BP gas deal boosts Azerbaijan export options
A new exploration deal in Azerbaijan could put Dudley's company in the middle of a battle for the country's gas exports
BARELY settled in his job as BP's new boss, Bob Dudley has made his mark.
In Baku, on 7 October, Dudley agreed a production-sharing agreement that will see BP join state-owned Socar to explore and develop the Shafaq-Asiman deep-water structure, 125 km southeast of Baku. Socar says the field could hold 300bn-0.5 trillion cubic metres (cm) of natural gas. BP says its knowledge of the basin suggests the structure would hold gas, not oil.
The deal followed a July heads of agreement and its signing further strengthens BP's presence in the country: it holds a 25.5% stake in the huge, 1 trillion cm Shah Deniz gasfield; and operates the AIOC venture producing the 1m barrels a day (b/d) Azeri-Chirag-Guneshli oilfield, the country's largest oil development, and the 1m b/d Baku-Tbilisi-Ceyhan pipeline, which delivers oil from Azerbaijan to the Mediterranean.
Shafaq-Asiman lies in water depths of around 700 metres with a reservoir depth of around 7,000 metres. The deal boosts Azerbaijan's already considerable gas-production prospects, which include the 16bn cm/y planned for the phase-two development of Shah Deniz. The first phase is already producing 8bn cm/y. Shah Deniz's reserves are just shy of 1 trillion cm. With that field's output figures in mind, Shafaq-Asiman could yield production of as much as 12bn cm/y.
That prospect will heat up the battle for control of Azerbaijan's exports. The consortium behind the Nabucco project, a proposed 31bn cm/y pipeline to import central Asian and Middle Eastern gas into Europe, wants Azerbaijan to be one source to support its infrastructure. Analysts continue to doubt that the Nabucco partners, led by Austria's OMV, will find sufficient gas to fill the remainder.

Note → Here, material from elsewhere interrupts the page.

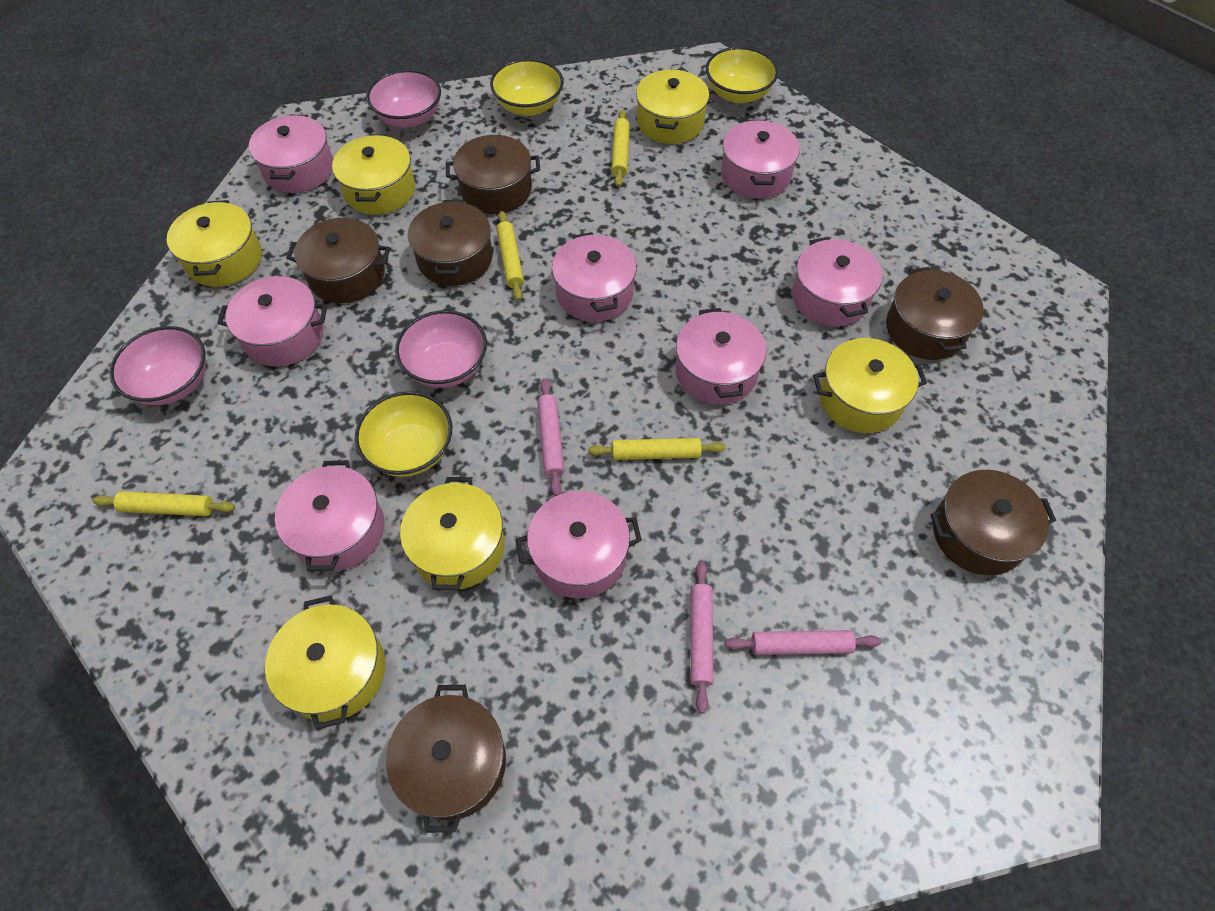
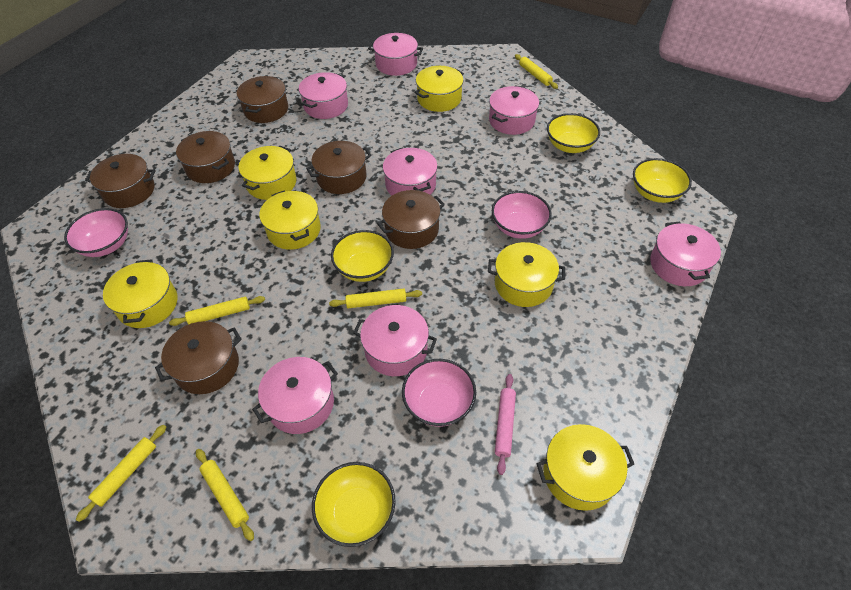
pink pot: [217,276,327,367] [249,115,333,193] [275,460,384,571] [516,491,642,599] [552,232,637,322] [675,308,766,405] [721,120,800,199] [792,237,882,327] = 8 -> [252,357,338,434] [299,72,348,119] [353,305,437,376] [368,33,423,76] [383,148,437,196] [489,86,539,135] [650,221,721,286] = 7
pink rolling pin: [537,378,565,496] [690,561,714,714] [725,630,882,655] = 3 -> [495,374,516,475] = 1
yellow bowl: [355,391,452,477] [490,59,564,116] [706,47,778,103] = 3 -> [312,462,396,547] [331,230,394,282] [547,113,600,153] [633,158,692,203] = 4
yellow rolling pin: [92,491,235,516] [496,211,524,301] [588,438,725,460] [611,110,630,187] = 4 -> [76,425,166,522] [169,296,265,326] [196,449,254,541] [329,288,422,308] [515,54,558,89] = 5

Russia's Gazprom, reluctant to cede any of its market share in central Europe to Nabucco, also wants to handle Azerbaijan's growing exports. With rising demand for natural gas in Russia, Gazprom needs to sew up supply agreements with Central Asian producers if it is to make more gas available for its own proposed export projects to Europe. These include the second phase of the Nord Stream pipeline through the Baltic Sea to Germany and the planned $35bn South Stream project, which would export 63bn cm/y to customers in central Europe – the same market targeted by Nabucco.
In September, Socar agreed to double its sales to Gazprom from next year to 2bn cm/y. Although, in 2008, Azerbaijan's President Ilham Aliev turned down Russia's offer to buy all the country's future gas production, Gazprom has since claimed that the county "gives priority to increasing its export volumes for Russia".
The tussle for future Caspian gas will, for now, be focused on output from Shah Deniz phase two, which both Russia and the Nabucco partners claim will flow their way. With the prospect of future output from Shafaq-Asiman, Azerbaijan's centrality to the strategic battle for Europe's gas needs will only grow.